# Birmingham Entomological show



## Dracoblade (Jun 26, 2017)

Anyone here going to the first ever Birmingham Entomological show this Saturday? July 1st.

We will be there selling at mini Jurassic world. Facebook us @ minijworld

We sell gifts / fossils / bug stuff plus more...


----------



## wagg (Feb 6, 2014)

Didnt know there was a show up there. Whats i like a bit like doncaster? Do you have the venue details??


----------



## Dracoblade (Jun 26, 2017)

*Show*

It's similar kind of thing yes. It's 10.30/4pm. Edgbaston cricket ground, Birmingham, b5 7QU.

Facebook warren Davis, he is one of the organisers.

£4 admission.


----------



## Dracoblade (Jun 26, 2017)

*Show*

Facebook.... birmbugshow


----------



## Dracoblade (Jun 26, 2017)

*Full list of traders*

Well, this is it – the week has arrived of the the first Birmingham Entomological Show on Saturday 1st July.

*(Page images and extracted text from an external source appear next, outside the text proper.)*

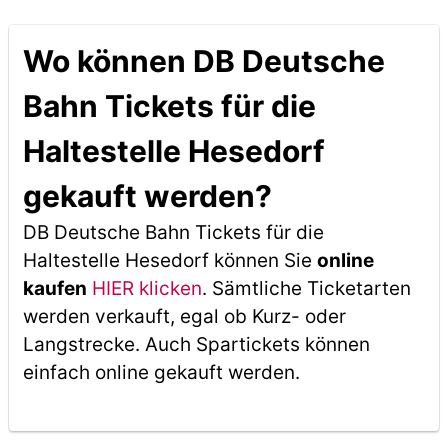
Wo können DB Deutsche
Bahn Tickets für die
Haltestelle Hesedorf
gekauft werden?
DB Deutsche Bahn Tickets für die
Haltestelle Hesedorf können Sie
online
kaufen
HIER klicken
. Sämtliche Ticketarten
werden verkauft, egal ob Kurz- oder
Langstrecke. Auch Spartickets können
einfach online gekauft werden.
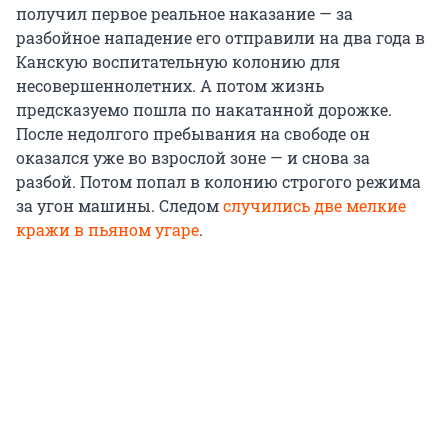
получил первое реальное наказание — за
разбойное нападение его отправили на два года в
Канскую воспитательную колонию для
несовершеннолетних. А потом жизнь
предсказуемо пошла по накатанной дорожке.
После недолгого пребывания на свободе он
оказался уже во взрослой зоне — и снова за
разбой. Потом попал в колонию строгого режима
за угон машины. Следом
случились две мелкие
кражи в пьяном угаре
.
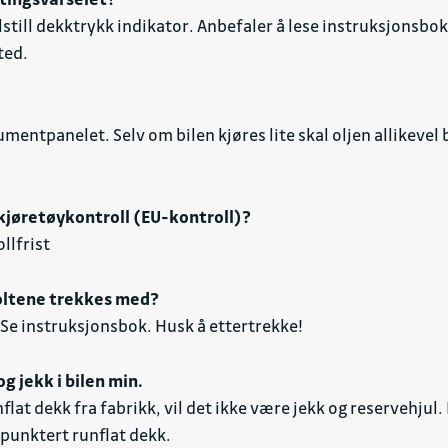
lstill dekktrykk indikator. Anbefaler å lese instruksjonsb
ted.
umentpanelet. Selv om bilen kjøres lite skal oljen allikevel
 kjøretøykontroll (EU-kontroll)?
lfrist
oltene trekkes med?
. Se instruksjonsbok. Husk å ettertrekke!
og jekk i bilen min.
flat dekk fra fabrikk, vil det ikke være jekk og reservehjul
 punktert runflat dekk.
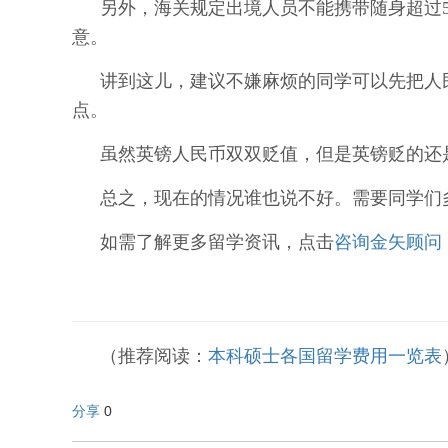
另外，海关规定出境人员不能携带随身超过
意。
讲到这儿，建议不嫌麻烦的同学可以先把人
点。
虽然英镑人民币双双贬值，但是英镑贬的还是要厉
总之，现在的情况谁也说不好。需要同学们
如需了解更多留学资讯，点击
咨询金矢顾问
（推荐阅读：
本科硕士各国留学费用一览表
分享
0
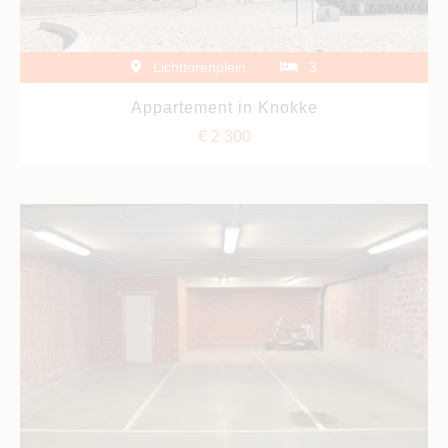
Lichttorenplein
3
Appartement in Knokke
€ 2 300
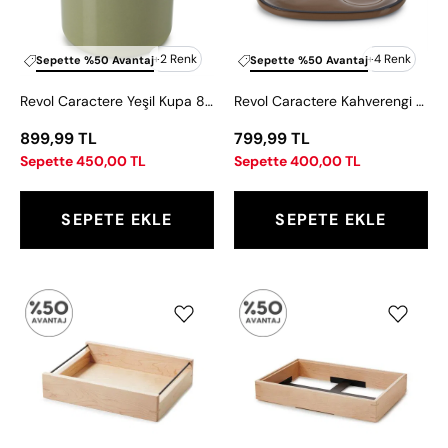
ml
13x8
cm
+2 Renk
+4 Renk
Sepette %50 Avantaj
Sepette %50 Avantaj
Revol Caractere Yeşil Kupa 80 ml
Revol Caractere Kahverengi Fincan Tabağı 13x8 cm
899,99 TL
799,99 TL
Sepette 450,00 TL
Sepette 400,00 TL
SEPETE EKLE
SEPETE EKLE
Revol
Revol
En
En
Scene
Scene
Soğutma
Soğutma
İstasyon
İstasyonu
Ahşap
Ahşap
Kutusu
Kutu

This will be a new annual event so hope to see you all there. Here is a run down of everything you need to to know for the event:
Venue: Edgbaston Cricket Ground, Edgbaston Road, Birmingham, B5 7QU
Admission costs : Adults £4 / Under 16 £3 / Under 3 free
Traders – set up from 8.30am
General Entry – 10.30am – 4.00pm
Free parking
Easy access via public transport 
Full disabled access
Food available onsite
TRADERS ATTENDING
Warren Davis - livestock
Tony Webb (aka The Carnage Cockroach) - gifts & jewellery
Polyped - livestock
Clayton Patilla - livestock
Metamorphosis - livestock
Custom Aquaria - glass housing
Portsmouth Tarantulas - livestock
Helen Stuart - livestock
Martin & Steven Goss - livestock
The Spidershop - livestock
Rattlesnake Canyon - livefoods & livestock
GSR All Creatures Great & Small (Gavin Ridley) - livestock & equipment 
Opticron - magnifying lenses
Marian & Mark Gipson - dried / pinned / taxidermy
Paul Carpenter - livestock
Stoned Affection - jewellery / homeware / lepidoptera livestock
HITS Tarantulas - livestock
Birmingham Reptile & Pets - livefoods / livestock / equipment
Tarantula House Signs & Wall Plaques - gifts & accessories
Cornish Crispa - equipment & dry goods
Stratford Butterfly Farm - livestock
Paul Holt - dried / pinned specimens
Arthur Sackett - dried / pinned
Chris Wells - dried / pinned
Tarantulabarn - livestock
Olaf Hopp - livestock
Lenny's Lizards - setups / substrates / resin decor
Virginia Cheeseman - livestock
Watkins & Doncaster - microscopes / entomological equipment
Peter Blake - dry goods
Exo Factory - livestock
Robin Skinner - dried / pinned
Savannah London - cork bark / wood décor
Webbs Reptile Centre - dry goods / livefood
Mini Jurassic World - fossils / gifts
Allan Ferguson - dried / pinned specimens
So Many Legs - livestock
Exotic Pets - livestock / dry goods
Internet Reptile - plants / dry goods / equipment
AES (Amateur Entomologists Society)


----------



## wagg (Feb 6, 2014)

Im gonna take a drive up. Only an hour and half each way. Thats the only problem with doncaster for me 3 hrs each way.


----------